1. Uses up to 90% less water than traditional farming
2. No dependency on weather or season
3. Reduces land usage.
4. Grow fresh, pesticide free produce year-round
5. Can be set up in cities- reducing transport

1. High initial investment.
2. Requires continuous power and technology.
3. Required skill labour.
4. Not all crops are suitable (mostly leafy greens, herb, strawberries, etc.)

• 55% of operating costs go to energy (mainly for lighting, climate control, and water systems).
• 25% of costs are spent on labor, since these farms need skilled staff for monitoring and managing high-tech systems.
• The remaining 20% covers other expenses like nutrients, packaging, and maintenance.

A good example is Oishii Farm in the USA, which grows premium, pesticide-free strawberries indoors using vertical farming.

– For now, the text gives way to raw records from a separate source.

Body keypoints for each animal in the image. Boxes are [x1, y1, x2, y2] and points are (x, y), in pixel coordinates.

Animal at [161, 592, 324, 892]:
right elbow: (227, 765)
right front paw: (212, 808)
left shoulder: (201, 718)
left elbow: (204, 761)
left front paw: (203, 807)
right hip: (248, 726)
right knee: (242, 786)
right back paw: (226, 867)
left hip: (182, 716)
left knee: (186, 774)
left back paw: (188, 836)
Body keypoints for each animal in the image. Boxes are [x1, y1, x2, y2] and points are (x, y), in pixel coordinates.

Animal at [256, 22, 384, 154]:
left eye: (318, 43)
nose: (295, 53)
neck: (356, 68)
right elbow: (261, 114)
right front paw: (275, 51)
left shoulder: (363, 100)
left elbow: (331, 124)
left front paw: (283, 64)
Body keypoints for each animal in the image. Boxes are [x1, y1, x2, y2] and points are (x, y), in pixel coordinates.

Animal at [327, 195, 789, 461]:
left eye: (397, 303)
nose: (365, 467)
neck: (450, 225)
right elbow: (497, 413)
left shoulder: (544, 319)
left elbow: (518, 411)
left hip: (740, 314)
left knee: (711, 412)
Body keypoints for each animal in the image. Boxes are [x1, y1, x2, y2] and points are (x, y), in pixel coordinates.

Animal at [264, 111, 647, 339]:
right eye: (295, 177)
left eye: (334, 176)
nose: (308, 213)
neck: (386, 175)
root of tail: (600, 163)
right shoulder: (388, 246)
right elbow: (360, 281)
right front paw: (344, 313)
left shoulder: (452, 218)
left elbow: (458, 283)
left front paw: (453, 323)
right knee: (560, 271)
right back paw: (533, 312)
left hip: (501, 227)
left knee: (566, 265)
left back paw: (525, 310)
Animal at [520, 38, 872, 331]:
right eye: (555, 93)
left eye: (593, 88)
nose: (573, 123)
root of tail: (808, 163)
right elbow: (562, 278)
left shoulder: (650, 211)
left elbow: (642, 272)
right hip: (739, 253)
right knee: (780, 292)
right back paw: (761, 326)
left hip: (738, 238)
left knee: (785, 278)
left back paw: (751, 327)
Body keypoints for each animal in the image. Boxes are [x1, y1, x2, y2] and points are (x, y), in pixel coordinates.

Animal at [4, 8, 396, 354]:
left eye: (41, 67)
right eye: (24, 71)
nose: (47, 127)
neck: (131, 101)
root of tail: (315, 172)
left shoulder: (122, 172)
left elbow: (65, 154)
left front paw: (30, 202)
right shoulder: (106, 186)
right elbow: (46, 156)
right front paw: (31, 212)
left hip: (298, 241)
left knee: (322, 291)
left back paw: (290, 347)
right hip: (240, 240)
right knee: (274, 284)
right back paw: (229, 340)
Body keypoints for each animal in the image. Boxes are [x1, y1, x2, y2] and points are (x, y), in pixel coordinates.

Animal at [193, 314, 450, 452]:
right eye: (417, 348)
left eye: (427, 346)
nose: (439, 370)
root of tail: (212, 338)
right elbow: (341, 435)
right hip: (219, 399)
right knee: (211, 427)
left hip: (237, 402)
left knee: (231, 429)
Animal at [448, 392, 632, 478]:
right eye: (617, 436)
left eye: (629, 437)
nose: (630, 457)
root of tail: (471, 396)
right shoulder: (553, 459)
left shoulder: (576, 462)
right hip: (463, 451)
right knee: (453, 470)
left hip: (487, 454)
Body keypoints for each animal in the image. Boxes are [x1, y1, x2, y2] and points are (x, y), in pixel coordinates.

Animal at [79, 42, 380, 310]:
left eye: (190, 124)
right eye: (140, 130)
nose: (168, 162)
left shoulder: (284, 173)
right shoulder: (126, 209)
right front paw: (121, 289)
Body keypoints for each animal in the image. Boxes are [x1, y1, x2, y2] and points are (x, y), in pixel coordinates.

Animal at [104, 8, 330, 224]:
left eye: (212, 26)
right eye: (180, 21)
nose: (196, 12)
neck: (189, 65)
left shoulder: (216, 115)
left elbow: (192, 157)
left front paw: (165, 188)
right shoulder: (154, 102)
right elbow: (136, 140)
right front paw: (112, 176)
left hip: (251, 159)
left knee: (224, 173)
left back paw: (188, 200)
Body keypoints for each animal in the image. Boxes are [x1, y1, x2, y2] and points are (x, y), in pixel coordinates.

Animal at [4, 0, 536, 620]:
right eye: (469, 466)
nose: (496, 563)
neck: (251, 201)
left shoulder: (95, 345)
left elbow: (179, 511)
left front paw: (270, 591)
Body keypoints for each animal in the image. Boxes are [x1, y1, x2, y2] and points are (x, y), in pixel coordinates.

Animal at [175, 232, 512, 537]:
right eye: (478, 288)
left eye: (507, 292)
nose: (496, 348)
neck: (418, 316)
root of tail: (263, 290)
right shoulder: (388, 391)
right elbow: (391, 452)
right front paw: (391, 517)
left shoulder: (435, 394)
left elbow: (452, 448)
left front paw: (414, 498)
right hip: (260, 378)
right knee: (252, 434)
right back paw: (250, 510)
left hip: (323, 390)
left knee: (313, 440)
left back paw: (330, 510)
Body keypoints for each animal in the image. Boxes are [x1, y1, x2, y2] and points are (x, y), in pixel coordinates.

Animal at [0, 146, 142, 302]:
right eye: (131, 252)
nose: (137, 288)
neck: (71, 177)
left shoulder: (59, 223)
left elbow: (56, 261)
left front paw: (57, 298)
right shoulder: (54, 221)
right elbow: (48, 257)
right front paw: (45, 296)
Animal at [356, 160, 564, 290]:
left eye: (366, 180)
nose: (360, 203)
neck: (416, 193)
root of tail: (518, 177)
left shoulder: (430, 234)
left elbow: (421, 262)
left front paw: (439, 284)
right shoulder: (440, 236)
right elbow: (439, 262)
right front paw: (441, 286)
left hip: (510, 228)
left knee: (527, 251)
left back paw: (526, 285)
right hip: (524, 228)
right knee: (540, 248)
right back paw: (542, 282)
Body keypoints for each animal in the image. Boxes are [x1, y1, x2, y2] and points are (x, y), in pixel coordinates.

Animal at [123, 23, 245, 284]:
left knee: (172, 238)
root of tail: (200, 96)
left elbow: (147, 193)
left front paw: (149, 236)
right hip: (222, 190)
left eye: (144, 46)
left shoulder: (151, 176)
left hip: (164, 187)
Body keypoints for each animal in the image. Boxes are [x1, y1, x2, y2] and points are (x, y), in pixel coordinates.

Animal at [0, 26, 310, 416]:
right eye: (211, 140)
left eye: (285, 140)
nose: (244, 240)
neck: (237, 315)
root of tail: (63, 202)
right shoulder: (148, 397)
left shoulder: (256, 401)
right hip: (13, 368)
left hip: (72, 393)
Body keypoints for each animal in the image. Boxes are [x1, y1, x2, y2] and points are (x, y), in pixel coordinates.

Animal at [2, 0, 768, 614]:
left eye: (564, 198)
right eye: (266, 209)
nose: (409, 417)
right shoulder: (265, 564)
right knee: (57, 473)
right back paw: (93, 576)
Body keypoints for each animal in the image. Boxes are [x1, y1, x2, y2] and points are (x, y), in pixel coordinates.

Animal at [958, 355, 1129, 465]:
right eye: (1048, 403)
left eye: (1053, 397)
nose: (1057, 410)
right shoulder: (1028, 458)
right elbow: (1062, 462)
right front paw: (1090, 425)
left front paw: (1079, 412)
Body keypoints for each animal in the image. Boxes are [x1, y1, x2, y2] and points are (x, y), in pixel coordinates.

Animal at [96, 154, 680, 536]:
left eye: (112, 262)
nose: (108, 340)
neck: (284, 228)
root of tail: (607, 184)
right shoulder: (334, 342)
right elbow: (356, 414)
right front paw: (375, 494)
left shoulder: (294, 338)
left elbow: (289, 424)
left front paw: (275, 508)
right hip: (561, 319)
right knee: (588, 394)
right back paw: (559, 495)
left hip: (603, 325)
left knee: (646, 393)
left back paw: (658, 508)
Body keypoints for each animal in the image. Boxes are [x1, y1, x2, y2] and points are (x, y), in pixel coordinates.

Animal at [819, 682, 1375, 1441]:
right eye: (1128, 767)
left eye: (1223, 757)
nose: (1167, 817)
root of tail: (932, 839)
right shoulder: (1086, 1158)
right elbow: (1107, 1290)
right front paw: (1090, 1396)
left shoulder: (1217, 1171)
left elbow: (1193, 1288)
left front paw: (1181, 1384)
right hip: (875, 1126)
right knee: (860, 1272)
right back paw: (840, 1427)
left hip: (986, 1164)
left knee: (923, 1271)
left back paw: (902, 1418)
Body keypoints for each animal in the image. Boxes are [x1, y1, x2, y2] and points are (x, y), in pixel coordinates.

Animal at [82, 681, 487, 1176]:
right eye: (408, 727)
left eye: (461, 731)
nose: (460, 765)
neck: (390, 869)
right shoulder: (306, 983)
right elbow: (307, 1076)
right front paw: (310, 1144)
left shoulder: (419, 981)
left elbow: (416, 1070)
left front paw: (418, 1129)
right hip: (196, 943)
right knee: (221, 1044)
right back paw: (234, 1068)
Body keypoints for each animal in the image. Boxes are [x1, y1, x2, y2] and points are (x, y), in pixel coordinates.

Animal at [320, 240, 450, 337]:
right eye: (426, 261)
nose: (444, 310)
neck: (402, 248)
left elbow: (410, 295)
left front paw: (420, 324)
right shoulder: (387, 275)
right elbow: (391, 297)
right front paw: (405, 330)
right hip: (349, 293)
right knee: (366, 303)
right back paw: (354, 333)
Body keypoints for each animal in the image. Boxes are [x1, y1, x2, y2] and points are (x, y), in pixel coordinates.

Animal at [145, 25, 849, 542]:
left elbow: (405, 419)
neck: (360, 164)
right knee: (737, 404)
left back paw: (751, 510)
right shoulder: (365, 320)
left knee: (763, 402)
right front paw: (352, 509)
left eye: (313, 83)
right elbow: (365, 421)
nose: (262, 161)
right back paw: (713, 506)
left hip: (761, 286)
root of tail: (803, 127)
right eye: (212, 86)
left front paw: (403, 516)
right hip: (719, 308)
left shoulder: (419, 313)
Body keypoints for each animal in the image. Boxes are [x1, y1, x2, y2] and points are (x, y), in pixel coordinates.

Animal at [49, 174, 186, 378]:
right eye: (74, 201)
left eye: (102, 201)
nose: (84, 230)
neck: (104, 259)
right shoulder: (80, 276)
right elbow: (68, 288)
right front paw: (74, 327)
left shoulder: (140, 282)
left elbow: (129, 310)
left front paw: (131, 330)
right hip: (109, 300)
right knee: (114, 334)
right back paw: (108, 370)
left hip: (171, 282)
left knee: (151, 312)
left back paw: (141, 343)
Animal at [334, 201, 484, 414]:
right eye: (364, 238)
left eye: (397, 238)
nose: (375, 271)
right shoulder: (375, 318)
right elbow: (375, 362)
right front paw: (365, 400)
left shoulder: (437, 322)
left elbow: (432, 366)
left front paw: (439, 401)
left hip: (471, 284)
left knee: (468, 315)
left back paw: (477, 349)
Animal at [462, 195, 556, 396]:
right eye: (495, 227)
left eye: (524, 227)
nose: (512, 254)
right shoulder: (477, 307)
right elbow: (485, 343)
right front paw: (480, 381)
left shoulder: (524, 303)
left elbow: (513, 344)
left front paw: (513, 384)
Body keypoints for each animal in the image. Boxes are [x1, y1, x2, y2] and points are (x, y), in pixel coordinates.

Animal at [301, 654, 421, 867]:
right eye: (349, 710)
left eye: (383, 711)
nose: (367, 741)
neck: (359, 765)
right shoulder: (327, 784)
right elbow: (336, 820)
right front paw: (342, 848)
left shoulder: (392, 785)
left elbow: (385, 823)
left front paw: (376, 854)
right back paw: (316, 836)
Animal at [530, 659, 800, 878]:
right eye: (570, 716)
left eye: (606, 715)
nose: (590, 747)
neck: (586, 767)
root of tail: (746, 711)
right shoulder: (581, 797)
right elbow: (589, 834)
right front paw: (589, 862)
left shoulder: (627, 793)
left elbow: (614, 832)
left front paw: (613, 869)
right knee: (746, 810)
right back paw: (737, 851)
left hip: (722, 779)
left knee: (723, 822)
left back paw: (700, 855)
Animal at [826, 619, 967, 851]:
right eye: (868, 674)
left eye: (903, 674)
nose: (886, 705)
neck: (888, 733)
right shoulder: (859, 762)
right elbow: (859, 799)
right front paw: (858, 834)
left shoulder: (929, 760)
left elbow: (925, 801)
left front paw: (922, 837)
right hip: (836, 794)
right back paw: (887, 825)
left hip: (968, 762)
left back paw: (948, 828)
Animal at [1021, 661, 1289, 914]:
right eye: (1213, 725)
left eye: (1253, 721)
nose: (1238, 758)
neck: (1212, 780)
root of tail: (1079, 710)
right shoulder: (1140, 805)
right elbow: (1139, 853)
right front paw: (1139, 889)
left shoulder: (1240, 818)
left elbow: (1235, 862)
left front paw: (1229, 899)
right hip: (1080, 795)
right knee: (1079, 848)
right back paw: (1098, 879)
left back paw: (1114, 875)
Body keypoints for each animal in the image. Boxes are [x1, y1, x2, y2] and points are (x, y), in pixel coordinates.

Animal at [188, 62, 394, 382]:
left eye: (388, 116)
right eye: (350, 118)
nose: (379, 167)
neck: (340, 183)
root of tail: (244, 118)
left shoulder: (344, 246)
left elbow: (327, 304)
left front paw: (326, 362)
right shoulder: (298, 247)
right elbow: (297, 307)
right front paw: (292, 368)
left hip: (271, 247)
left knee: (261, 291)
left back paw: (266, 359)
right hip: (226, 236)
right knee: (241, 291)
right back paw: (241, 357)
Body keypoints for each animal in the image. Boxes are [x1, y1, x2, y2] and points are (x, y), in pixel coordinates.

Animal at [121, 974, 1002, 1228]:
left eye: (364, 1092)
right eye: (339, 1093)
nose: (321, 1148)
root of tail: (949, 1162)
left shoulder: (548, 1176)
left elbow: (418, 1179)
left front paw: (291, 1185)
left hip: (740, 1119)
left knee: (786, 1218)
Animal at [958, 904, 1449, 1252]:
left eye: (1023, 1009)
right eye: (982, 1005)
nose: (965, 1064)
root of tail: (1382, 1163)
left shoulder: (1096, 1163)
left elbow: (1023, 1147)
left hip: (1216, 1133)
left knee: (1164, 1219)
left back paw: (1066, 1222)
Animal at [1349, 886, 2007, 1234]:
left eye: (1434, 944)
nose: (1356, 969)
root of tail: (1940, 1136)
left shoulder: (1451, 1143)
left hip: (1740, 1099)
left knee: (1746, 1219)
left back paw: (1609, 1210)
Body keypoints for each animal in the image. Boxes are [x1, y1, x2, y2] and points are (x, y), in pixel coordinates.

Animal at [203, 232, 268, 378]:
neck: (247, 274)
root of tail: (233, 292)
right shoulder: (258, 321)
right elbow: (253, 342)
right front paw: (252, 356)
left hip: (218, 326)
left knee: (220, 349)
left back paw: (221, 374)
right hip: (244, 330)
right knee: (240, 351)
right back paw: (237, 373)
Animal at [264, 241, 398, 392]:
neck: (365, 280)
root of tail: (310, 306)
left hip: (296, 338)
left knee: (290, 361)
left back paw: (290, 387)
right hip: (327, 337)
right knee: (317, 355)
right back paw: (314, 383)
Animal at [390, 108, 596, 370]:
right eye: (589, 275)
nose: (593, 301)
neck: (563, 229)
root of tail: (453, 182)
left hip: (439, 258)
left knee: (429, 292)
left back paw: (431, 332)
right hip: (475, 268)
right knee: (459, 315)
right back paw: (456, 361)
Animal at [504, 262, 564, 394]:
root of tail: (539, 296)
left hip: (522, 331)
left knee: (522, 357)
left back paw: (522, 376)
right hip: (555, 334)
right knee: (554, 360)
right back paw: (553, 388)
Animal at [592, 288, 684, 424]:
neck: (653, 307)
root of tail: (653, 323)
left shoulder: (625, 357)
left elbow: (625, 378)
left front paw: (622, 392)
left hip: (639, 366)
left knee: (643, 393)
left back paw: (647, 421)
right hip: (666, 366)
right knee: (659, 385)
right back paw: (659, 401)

• They recreate the natural environment of Japanese farms with precise control over temperature, light, and humidity.
• Though their strawberries are expensive, the farm has gained attention for unmatched flavor and consistency.
• Success was possible due to their focus on a high-value, specialty crop in a market willing to pay for quality.

A notable failure was FarmedHere, once the largest vertical farm in the USA.

• Despite early hype, it shut down in 2017.
• Reasons included high energy costs, limited profitability, and scalability issues.
• The company struggled to balance operating expenses with affordable produce pricing in a competitive market.

Vertical farming is an innovative, sustainable farming method that saves space, uses less water, and delivers fresh, pesticide-free produce throughout the year. Though challenges like high setup costs and energy needs exist, with the right technology and planning, it offers a promising solution for future food security and urban agriculture.